(Collection entries)
· · · ·
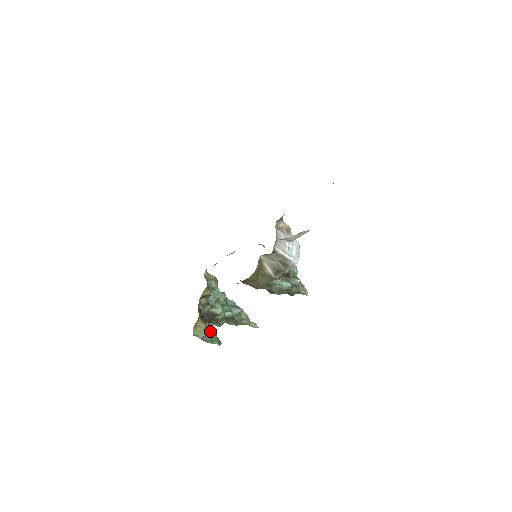
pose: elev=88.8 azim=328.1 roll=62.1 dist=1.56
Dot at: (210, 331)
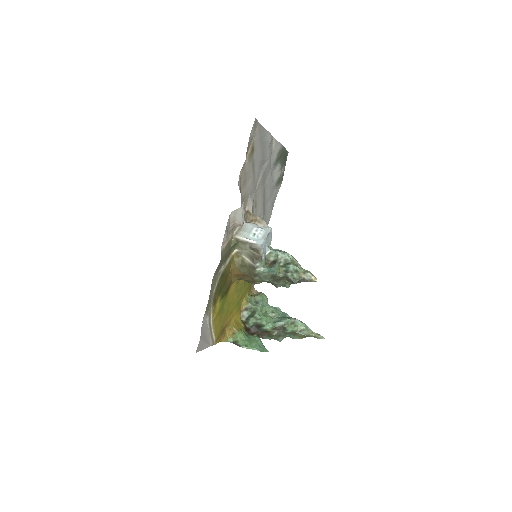
Dot at: (253, 340)
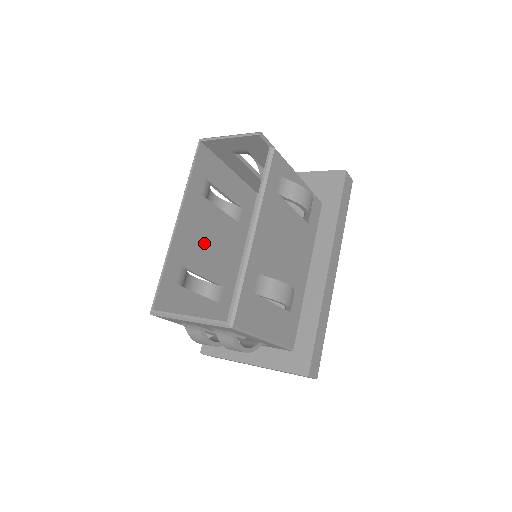
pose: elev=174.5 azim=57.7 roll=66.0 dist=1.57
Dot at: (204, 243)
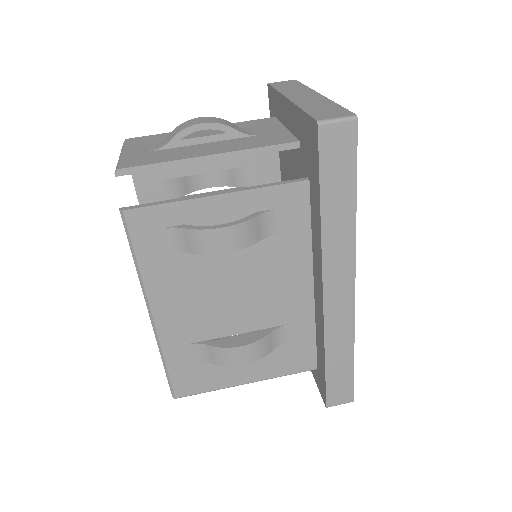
· · · ·
§ Problem to solve
Pull out each line of the data above that contains the string "pose", and copy those lines as they appear.

§ Answer to the problem
pose: elev=88.8 azim=328.1 roll=62.1 dist=1.56
pose: elev=174.5 azim=57.7 roll=66.0 dist=1.57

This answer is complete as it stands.